Currently there are no routine standard screening requirements for the general U.S. population receiving family planning or STI testing.[24][25] The Centers for Disease Control and Prevention (CDC) recommends trichomoniasis testing for females with vaginal discharge[26] and can be considered for females at higher risk for infection or of HIV-positive serostatus.[24]

The advent of new, highly specific and sensitive trichomoniasis tests present opportunities for new screening protocols for both men and women.[24][27] Careful planning, discussion, and research are required to determine the cost-efficiency and most beneficial use of these new tests for the diagnosis and treatment of trichomoniasis in the U.S., which can lead to better prevention efforts.[24][27]

A number of strategies have been found to improve follow-up for STI testing including email and text messaging as reminders of appointments.[28]



Evidence from randomized controlled trials for screening pregnant women who do not have symptoms for infection with trichomoniasis and treating women who test positive for the infection have not consistently shown a reduced risk of preterm birth.[29][30] Further studies are needed to verify this result and determine the best method of screening. In the US, screening of pregnant women without any symptoms is only recommended in those with HIV as Trichomonas infection is associated with increased risk of transmitting HIV to the fetus.[31]

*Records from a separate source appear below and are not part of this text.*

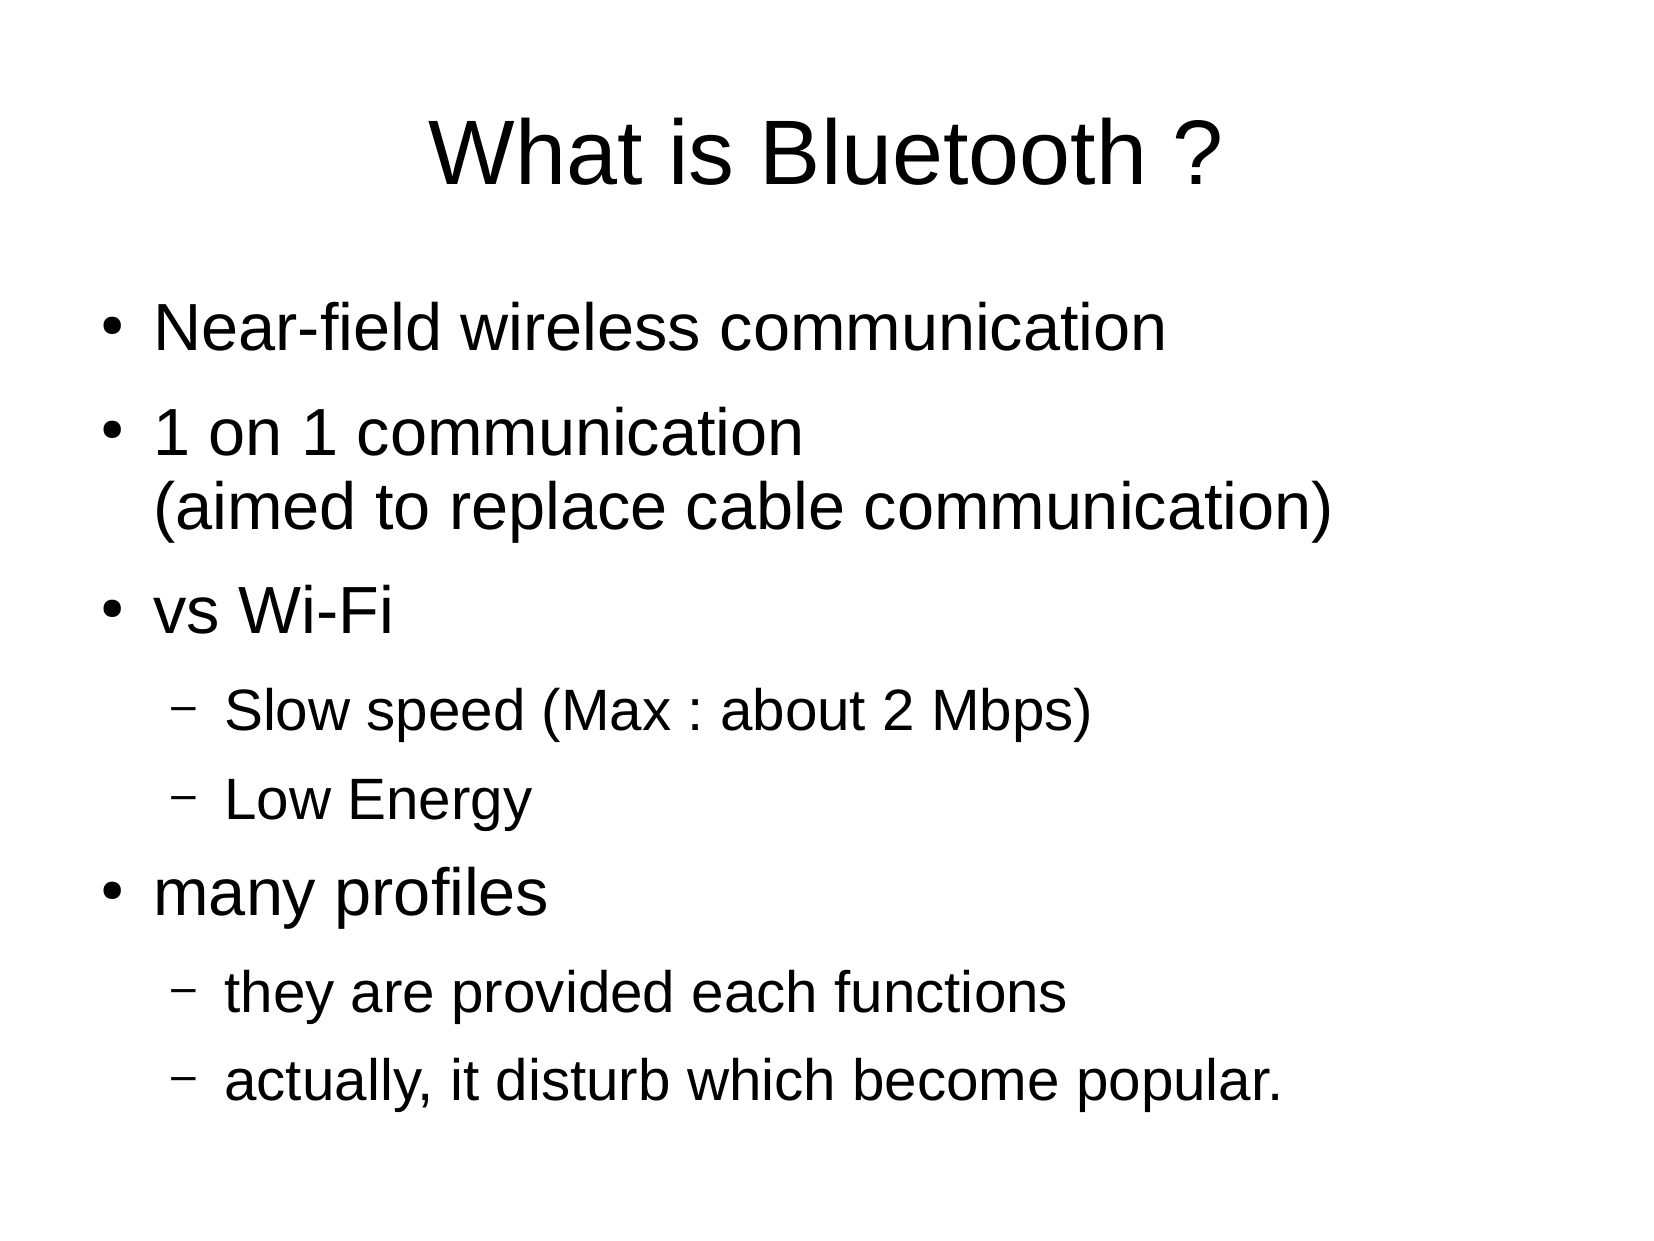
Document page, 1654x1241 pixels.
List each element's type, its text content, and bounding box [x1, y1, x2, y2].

title What is Bluetooth ? [82, 49, 1571, 257]
list Near-field wireless communication 1 on 1 communication (aimed to replace cable communication) vs Wi-Fi Slow speed (Max : about 2 Mbps) Low Energy many profiles they are provided each functions actually, it disturb which become popular. [82, 290, 1538, 1170]
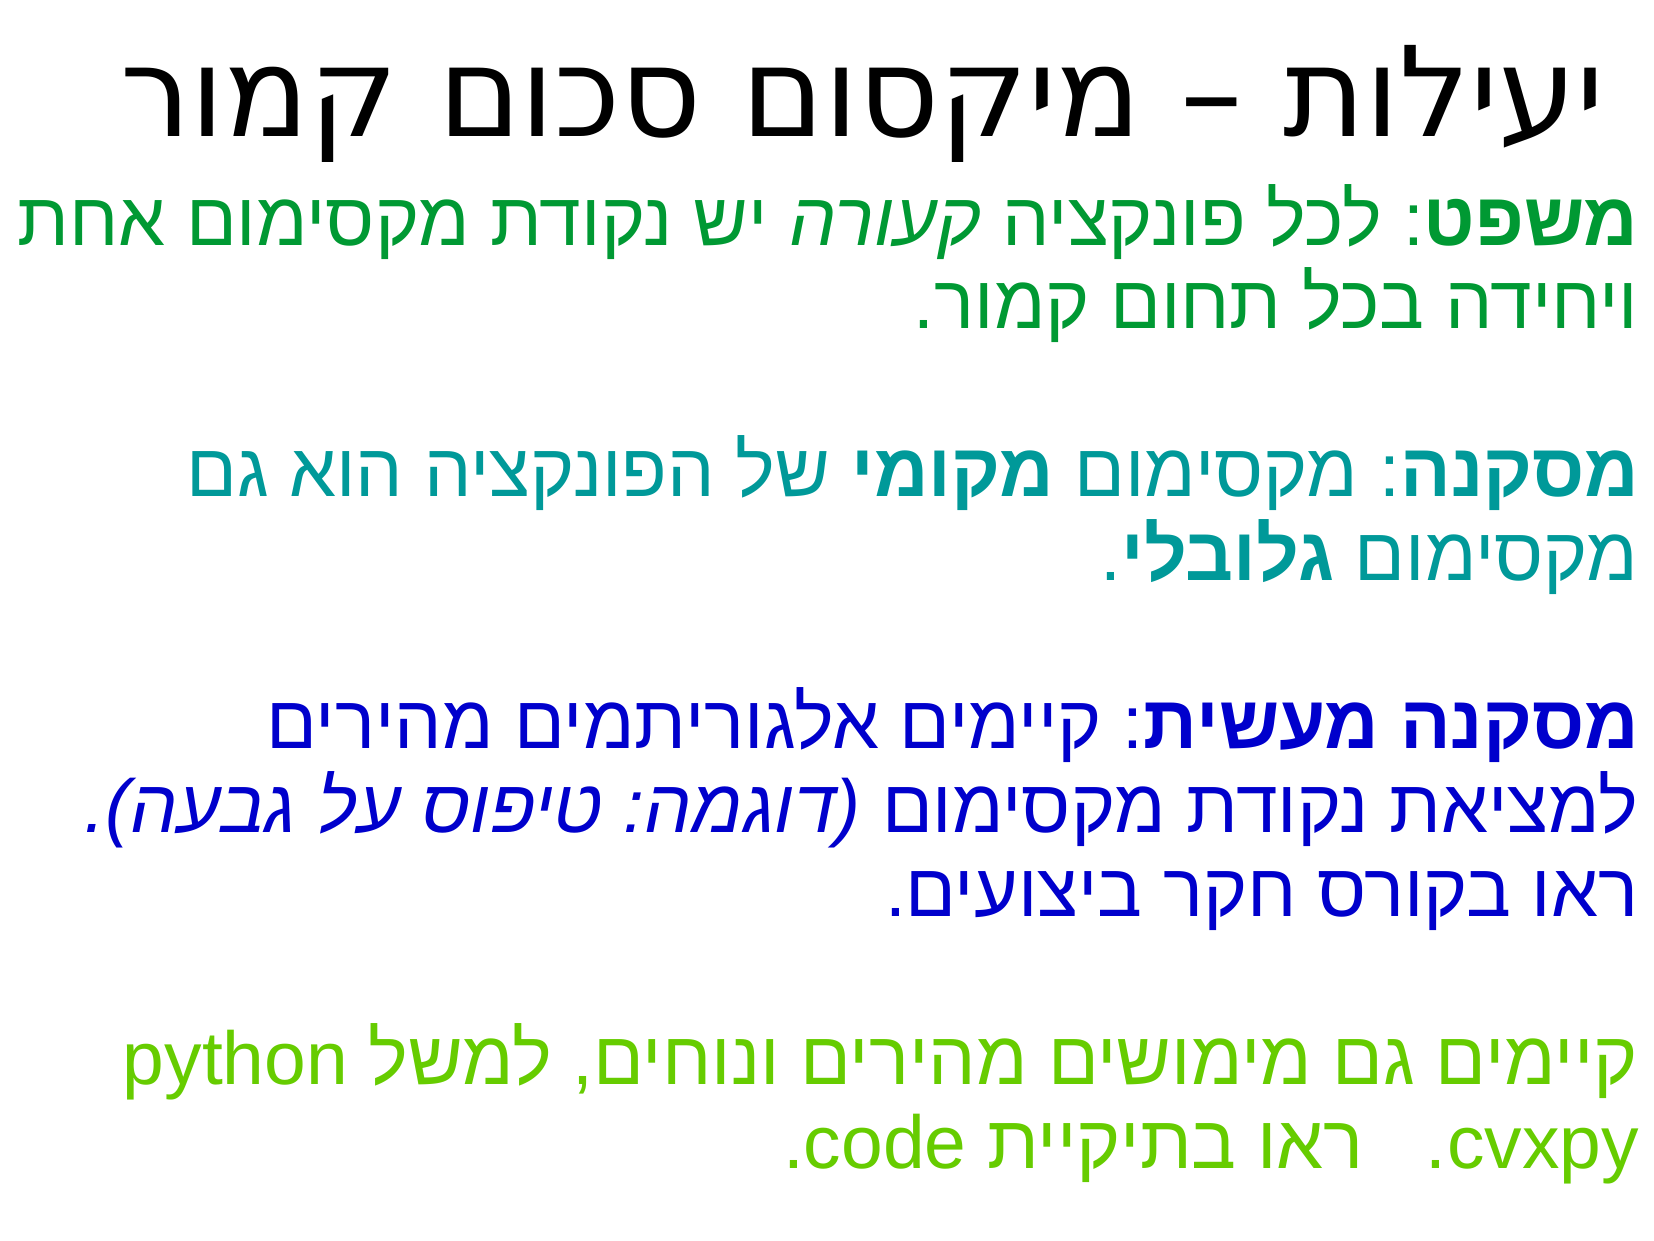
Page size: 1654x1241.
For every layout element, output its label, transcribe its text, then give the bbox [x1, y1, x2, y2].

title יעילות – מיקסום סכום קמור [30, 7, 1654, 166]
text_box משפט: לכל פונקציה קעורה יש נקודת מקסימום אחת ויחידה בכל תחום קמור. מסקנה: מקסימום מקומי של הפונקציה הוא גם מקסימום גלובלי. מסקנה מעשית: קיימים אלגוריתמים מהירים למציאת נקודת מקסימום (דוגמה: טיפוס על גבעה). ראו בקורס חקר ביצועים. קיימים גם מימושים מהירים ונוחים, למשל python cvxpy. ראו בתיקיית code. [0, 169, 1654, 1241]
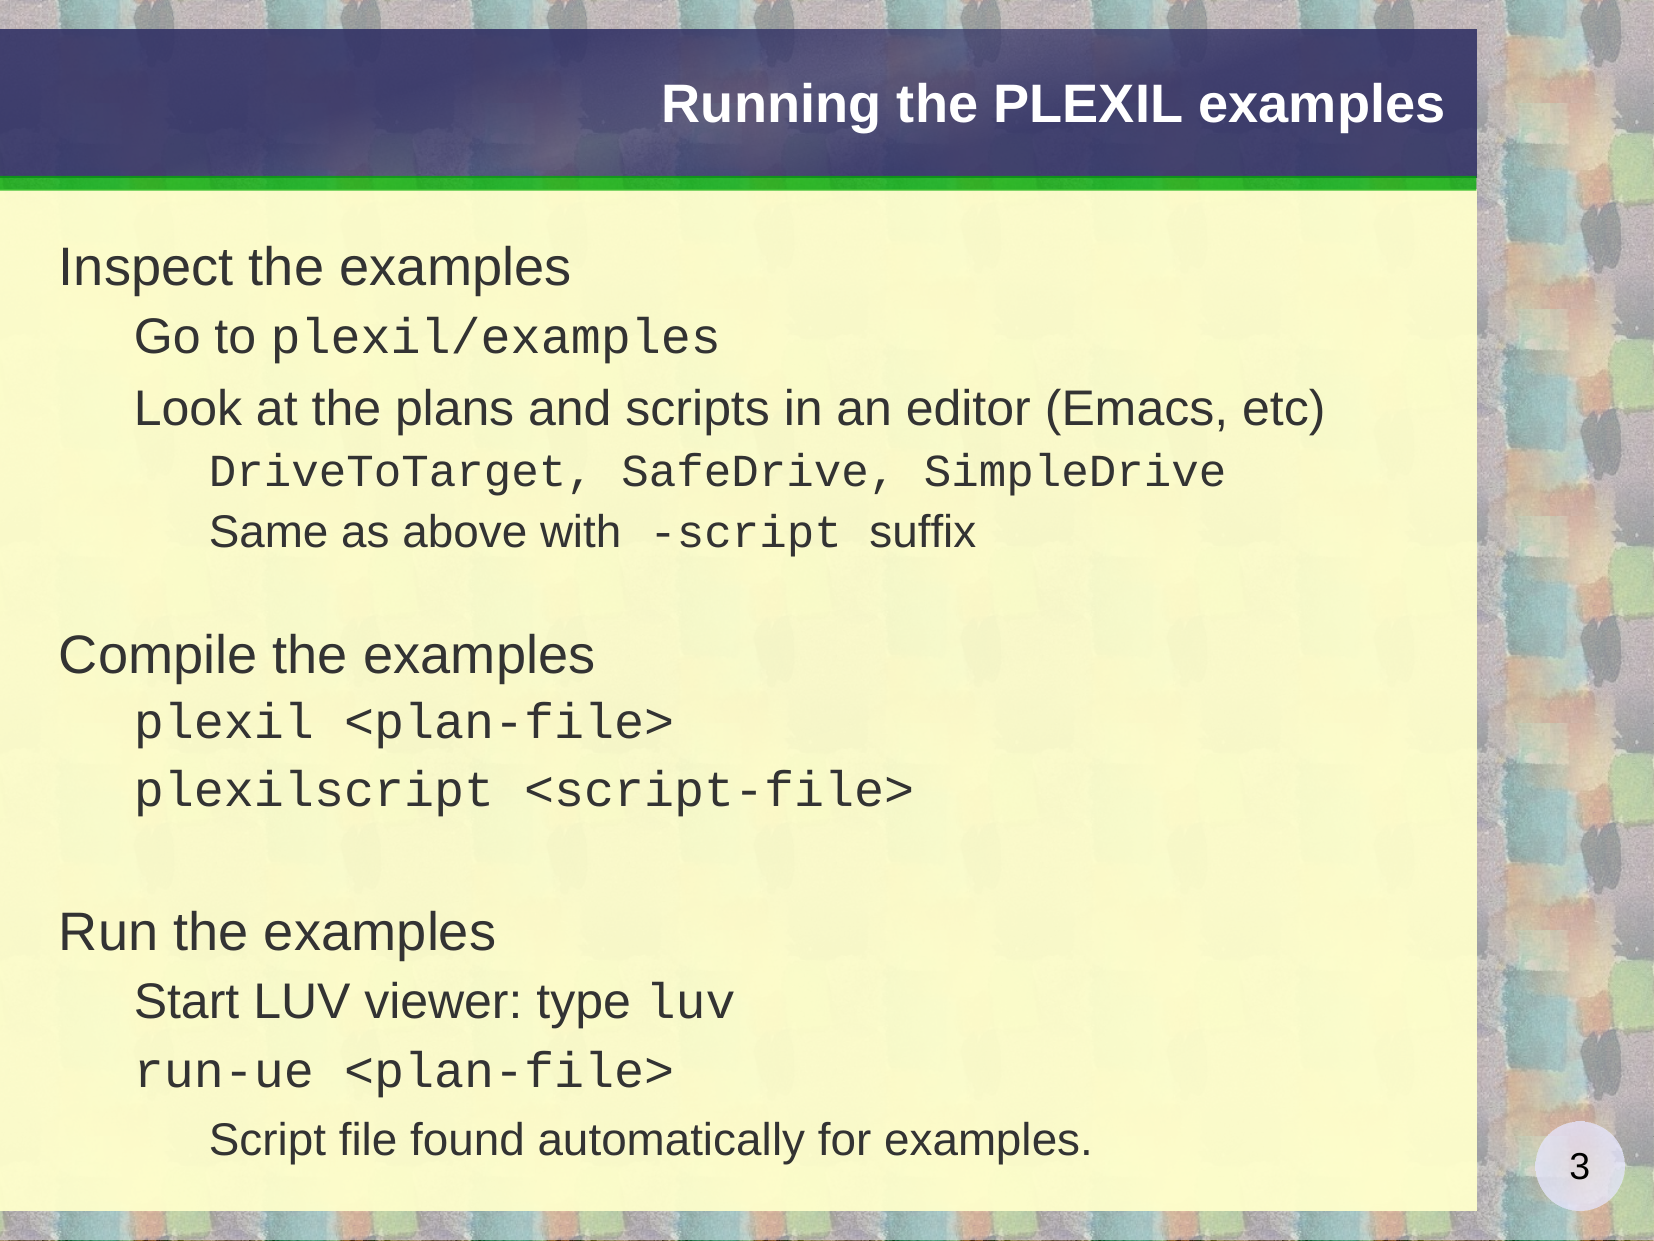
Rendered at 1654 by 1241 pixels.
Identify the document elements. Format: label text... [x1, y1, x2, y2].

Treatment for both pregnant and non-pregnant women is usually with metronidazole,[32] by mouth once.[31] Caution should be used in pregnancy, especially in the first trimester.[33] Sexual partners, even if they have no symptoms, should also be treated.[23] Single oral dose of nitroimidazole is sufficient to kill the parasites.[34]

For 95–97% of cases, infection is resolved after one dose of metronidazole.[26][35] Studies suggest that 4–5% of trichomonas cases are resistant to metronidazole, which may account for some "repeat" cases.[33][9] Without treatment, trichomoniasis can persist for months to years in women, and is thought to improve without treatment in men.[9] Women living with HIV infection have better cure rates if treated for seven days rather than with one dose.[31][36]

Topical treatments are less effective than oral antibiotics due to Skene's gland and other genitourinary structures acting as a reservoir.[37]



There were about 58 million cases of trichomoniasis in 2013.[38] It is more common in females (2.7%) than males (1.4%).[39] It is the most common non-viral STI in the U.S., with an estimated 3.7 million prevalent cases and 1.1 million new cases per year.[40][41] It is estimated that 3% of the general U.S. population is infected,[21][42] and 7.5–32% of moderate-to-high risk (including incarcerated) populations.[43][44]